Daguerre fue su Mesías... Si se permite que la fotografía supla al arte en
algunas de sus funciones, pronto le habrá suplantado o corrompido por completo
gracias a la alianza natural que encontrará en la estupidez de la multitud. Es
pues preciso que vuelva a su verdadero deber, que es el de servir como criada a
las ciencias y a las artes.»
Pero
ninguno de los dos —ni Wiertz, ni Baudelaire— comprendieron entonces las
indicaciones implícitas en la autenticidad de la fotografía. No siempre se
conseguirá eludirlas con un reportaje cuyos clichés no tienen otro efecto que
el de asociarse en el espectador a indicaciones lingüísticas. La cámara se
empequeñece cada vez más, cada vez está más dispuesta a fijar imágenes fugaces
y secretas cuyo shock suspende en quien las contempla el mecanismo de
asociación. En este momento debe intervenir la leyenda, que incorpora a la
fotografía en la literaturización de todas las relaciones de la vida, y sin la
cual toda construcción fotográfica se queda en aproximaciones.
No en
balde se ha comparado ciertas fotos de Atget con las de un lugar del crimen.

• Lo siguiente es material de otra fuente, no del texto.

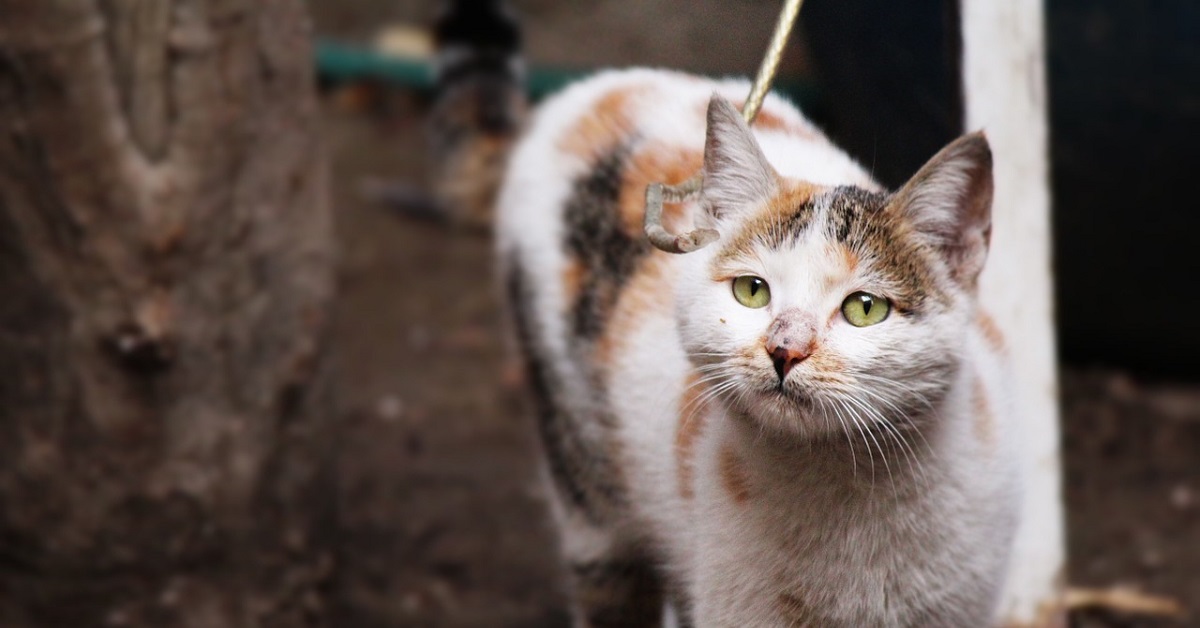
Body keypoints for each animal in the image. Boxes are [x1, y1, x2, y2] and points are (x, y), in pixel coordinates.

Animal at [441, 3, 1022, 624]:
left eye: (865, 308)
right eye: (752, 291)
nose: (784, 349)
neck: (844, 489)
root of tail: (586, 94)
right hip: (584, 476)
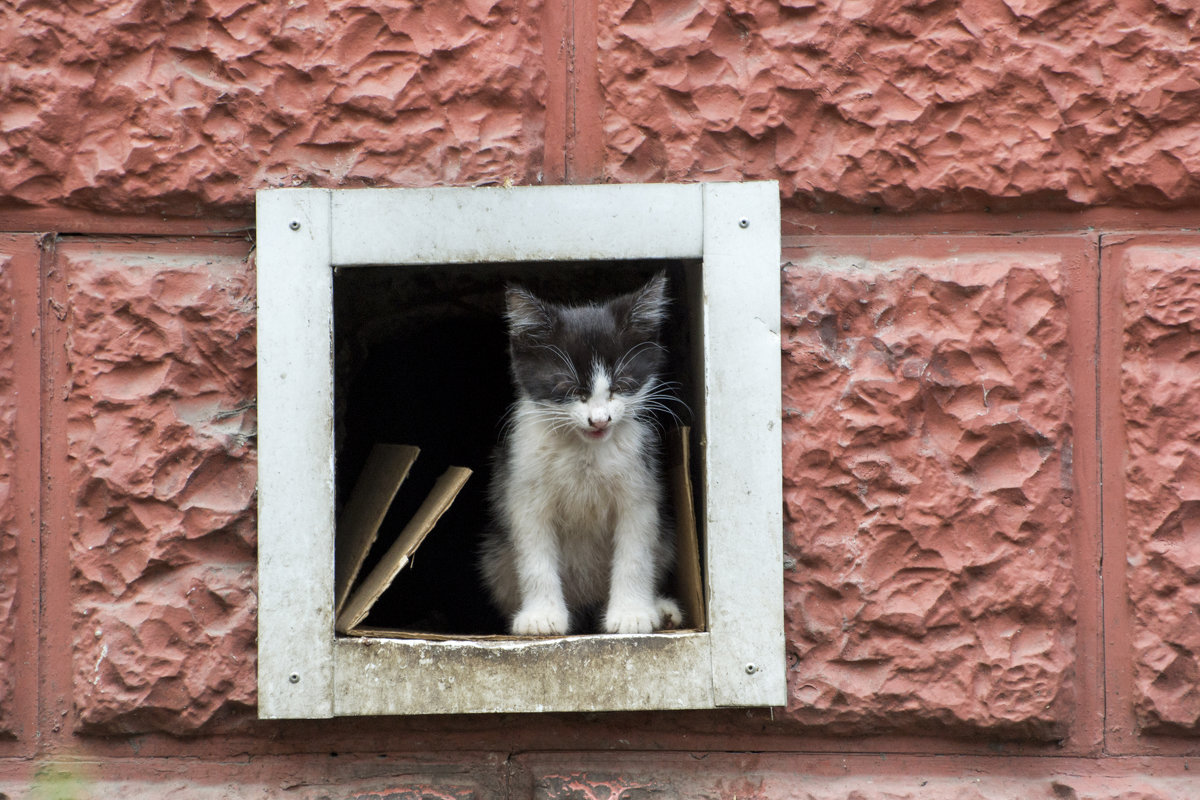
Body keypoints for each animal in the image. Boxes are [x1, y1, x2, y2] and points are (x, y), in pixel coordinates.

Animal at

¿Pero no es cada rincón de nuestras ciudades un lugar del crimen?; ¿no es un
criminal cada transeúnte? ¿No debe el fotógrafo —descendiente del augur y del
arúspice (adivino- intérprete de signos) — descubrir la culpa en sus imágenes y
señalar al culpable? «No el que ignore la escritura, sino el que ignore la
fotografía», se ha dicho, «será el analfabeto del futuro». ¿Pero es que no es
menos analfabeto un fotógrafo que no sabe leer sus propias imágenes? ¿No se convertirá
la leyenda en uno de los componentes esenciales de las fotos? Son estas
cuestiones en las que la distancia de noventa años que nos separan de la
daguerrotipia se descarga de sus tensiones históricas. En la reverberación de
estas chispas emergen las primeras fotografías, tan bellas, tan intangibles,
desde la oscuridad de los días de nuestros abuelos.